Die Chancen auf Rückzahlungen dürften gering sein: Flöther hatte bereits vor Wochen mitgeteilt, dass eine sogenannte Masseunzulänglichkeit drohe. Das bedeutet, dass die vorhandenen Vermögenswerte nicht ausreichen werden, um die über die Kosten des Insolvenzverfahrens hinausgehenden Verbindlichkeiten zu erfüllen.

Zwar hatte der Verkauf von Air-Berlin-Teilen an Easyjet, Lufthansa und das Berliner Logistik-Unternehmen Zeitfracht Geld in die Kasse gespült, doch davon profitierte zunächst nur die Bundesregierung: Nach der Air-Berlin-Pleite hatte die staatliche Förderbank KfW einen 150 Millionen Euro schweren Überbrückungskredit zur Verfügung gestellt. Das sogenannte Massedarlehen muss jetzt vor den Forderungen aller anderen Gläubiger beglichen werden. Bislang ist allerdings nur ein Bruchteil der Summe zurückgeflossen: 61 Millionen Euro hatte Air Berlin im Januar an den Bund überwiesen.

Der Insolvenzverwalter sucht nach weiteren Geldquellen

Insolvenzverwalter Flöther hat unterdessen versucht, weitere Geldquellen zu erschließen: Bei einer Auktion kommt Inventar aus den früheren Air-Berlin-Fliegern unter den Hammer. Offen ist zudem, ob Geld vom früheren Air-Berlin-Großaktionär Etihad zu holen ist. Noch im April 2017 hatte Etihad schriftlich die Absicht bekundet, Air Berlin weitere 18 Monate zu unterstützen.

Anfang August stellte die Golf-Airline aber alle Zahlungen ein. Air Berlin rutschte deswegen in die Insolvenz. Flöther hatte im Dezember Wirtschaftsprüfer damit beauftragt, Beweise gegen Etihad zu sammeln. Danach könnten juristische Schritte gegen die Fluggesellschaft aus den Vereinigen Arabischen Emiraten folgen.

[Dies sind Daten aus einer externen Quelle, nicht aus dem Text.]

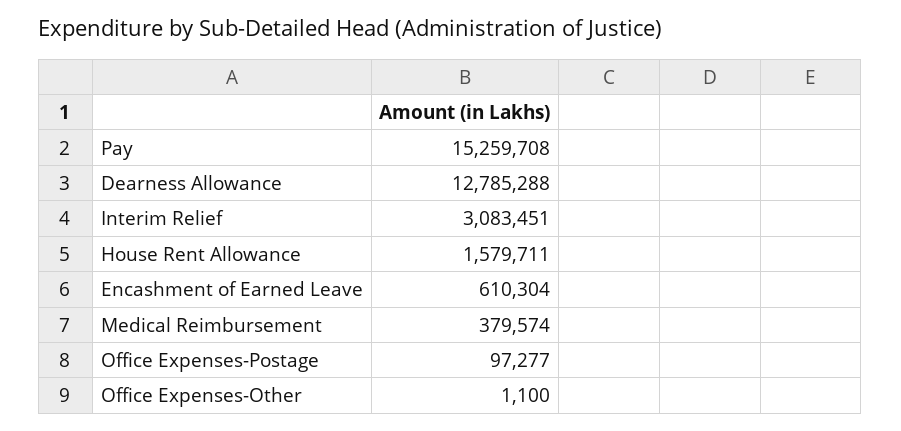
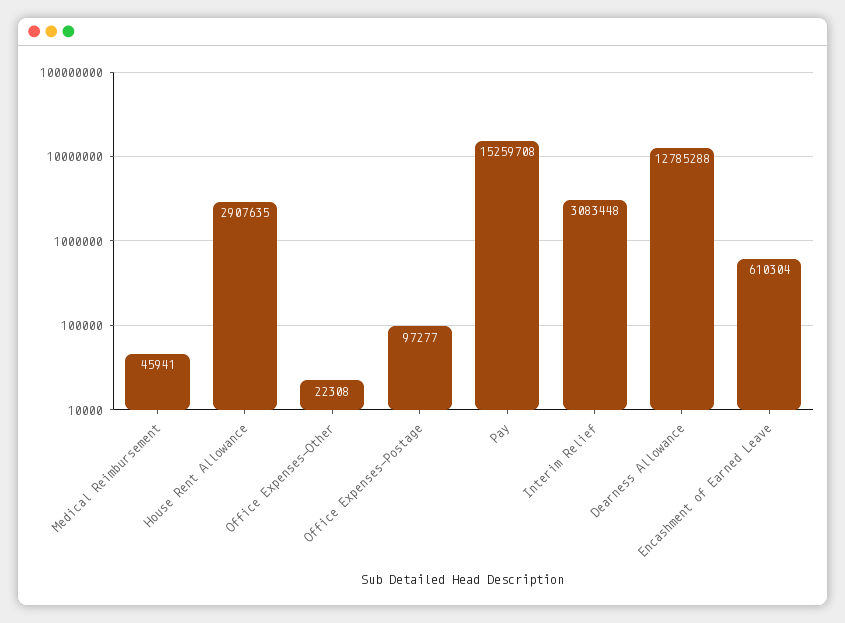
  {
    "Pay": 15259708,
    "Dearness Allowance": 12785288,
-   "Interim Relief": 3083451,
+   "Interim Relief": 3083448,
-   "House Rent Allowance": 1579711,
+   "House Rent Allowance": 2907635,
    "Encashment of Earned Leave": 610304,
-   "Medical Reimbursement": 379574,
+   "Medical Reimbursement": 45941,
    "Office Expenses-Postage": 97277,
-   "Office Expenses-Other": 1100
+   "Office Expenses-Other": 22308
  }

Berliner Anwalt will gegen Luftfahrtbundesamt klagen

Ein Berliner Rechtsanwalt will darauf aber nicht warten. Lothar Müller-Güldemeister plant, das Luftfahrtbundesamt zu verklagen. „Die Behörde hat ihre Amtspflichten verletzt und hätte spätestens einschreiten müssen, als ersichtlich war, dass Air Berlin auf Crashkurs ist“, sagte Müller-Güldemeister der Berliner Morgenpost. Das sei bereits Ende 2016 abzusehen gewesen. Schon damals plagten Air Berlin rund 782 Millionen Euro Schulden. In den ersten Monaten des Jahres 2017 kamen weitere 293 Millionen Euro dazu. Bundesverkehrsminister Alexander Dobrindt (CSU) habe damals dennoch tatenlos zugeschaut, wie Tausende Air-Berlin-Kunden weiter Ticketgebühren an das klamme Luftfahrtunternehmen überwiesen, kritisierte Müller-Güldemeister.

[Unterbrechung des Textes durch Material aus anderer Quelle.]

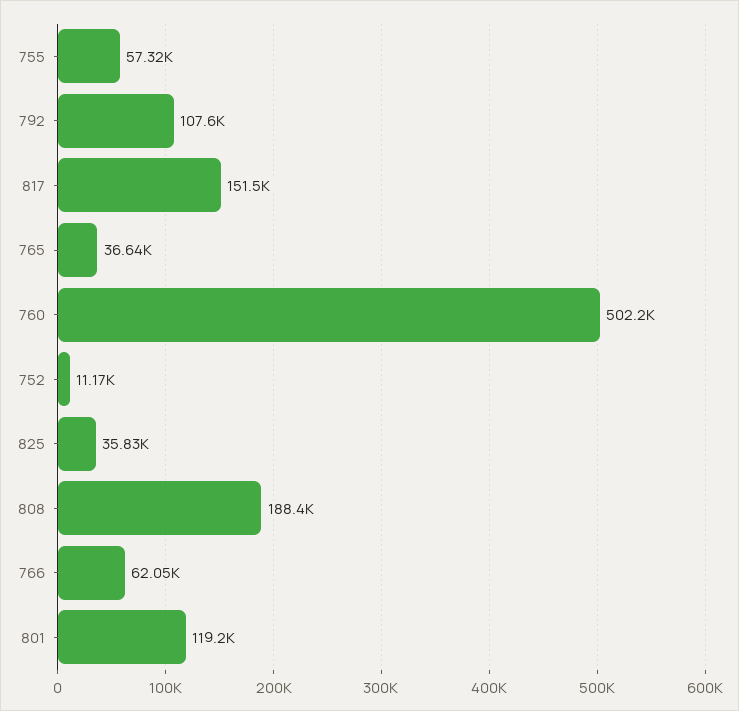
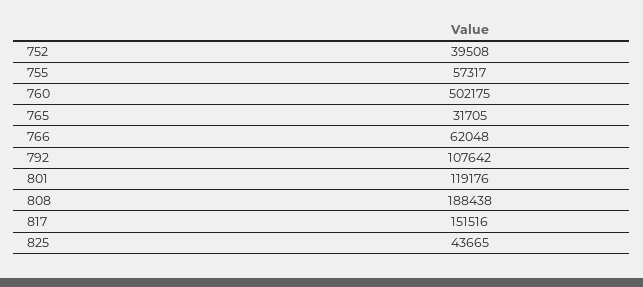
  {
    "755": 57317,
    "792": 107642,
    "817": 151516,
-   "765": 36640,
+   "765": 31705,
    "760": 502175,
-   "752": 11170,
+   "752": 39508,
-   "825": 35830,
+   "825": 43665,
    "808": 188438,
    "766": 62048,
    "801": 119176
  }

Nach Ansicht des Juristen hätte das Luftfahrtbundesamt die Airline verpflichten müssen, Zahlungen der Kunden durch eine Bankbürgschaft oder eine Versicherung abzusichern. Im Zweifel hätte der Betrieb schon früher geschlossen werden müssen. Müller-Güldemeister strebt jetzt eine Sammelklage an. Auf der Gläubigerversammlung am Mittwoch wird er zunächst für 200 Mandanten sprechen, die von Air Berlin rund 300.000 Euro für nicht stattgefundene Flüge zurückfordern.